1. A container including:

a hull defining an interior space for storage;

a dip tube assembly for drawing in matter through suction from the container and configured to establish fluid communication with the interior space, the dip tube assembly including:

a fitting configured to secure the assembly to the hull;

a tube including a top end and a bottom end, the top end of the tube configured to be connected to the fitting, the tube comprising a longitudinal axis extending through the tube between the top end and the bottom end, and the tube being rotatable relative to the hull about said longitudinal axis; and

an end piece including:

an upper part configured to be connected with the bottom end of the tube, and comprising a central axis arranged substantially concentric with the longitudinal axis of the tube; and

a lower part including an upper base, a lower base and an enclosing wall by which the lower base is joined to the upper base, the enclosing wall defining a hollow space between the upper base and the lower base, the lower base being larger in area than the upper base such that the hollow space is tapered toward the upper base, the lower base providing an opening for matter to enter, the upper base and the lower base being at a non-zero angle relative to one another,

wherein the upper base comprises a first perimeter that abuts a second perimeter of the lower base, the lower base being shaped such that a radially outermost end of the second perimeter is farthest from said central axis of the upper part to define a maximum radius of the end piece; and

a vacuum source configured to draw matter into the end piece,

wherein the dip tube assembly is positioned in close proximity to a wall of the hull and a maximum radius of the dip tube assembly within the interior space is constrained by the maximum radius of the end piece, such that the dip tube is rotatable 360 degrees relative to the hull without contacting said wall of the hull.

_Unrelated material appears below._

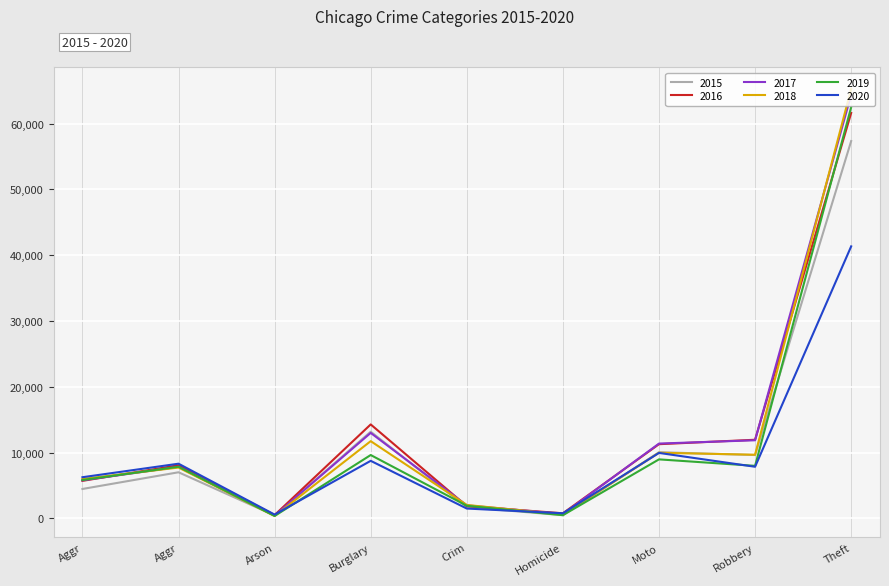

What are all the series names shown in the legend?

2015, 2016, 2017, 2018, 2019, 2020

2. The container of claim 1, wherein the lower part is shaped as a truncated portion of a cone.

3. The container of claim 1, wherein the opening has an oval shape.

4. The container of claim 1, wherein the fitting is elbow-shaped.

5. A container including:

a hull defining an interior space for storage; and

a dip tube assembly for drawing in matter through suction from the container, the dip tube assembly being in fluid communication with the container, the dip tube assembly including:

a fitting configured to secure the assembly to the container, the fitting configured to rotate 360-degree about the container;

a tube including a top end and a bottom end, the top end of the tube connected to the fitting; and

an end piece including:

an upper part connected with the bottom end of the tube, and comprising a central axis; and

a lower part including an upper base, a lower base and an enclosing wall by which the lower base is joined to the upper base, the enclosing wall defining a hollow space between the upper base and the lower base, the lower base being larger in area than the upper base such that the hollow space is tapered toward the upper base, the lower base providing an opening for matter to enter, the upper base and the lower base being at a non-zero angle relative to one another, wherein the upper base comprises a first perimeter and the lower base comprises a second perimeter, the lower base being shaped such that a radially outermost end of the second perimeter is farthest from said central axis of the upper part to define a maximum radius of the end piece,

6. The container of claim 5, wherein the end piece is oriented such that the upper base is substantially parallel to a ground.

7. The container of claim 5, wherein the fitting is mounted from above the container.

8. The container of claim 5, wherein the assembly is dimensioned such that the opening is near a floor of the container.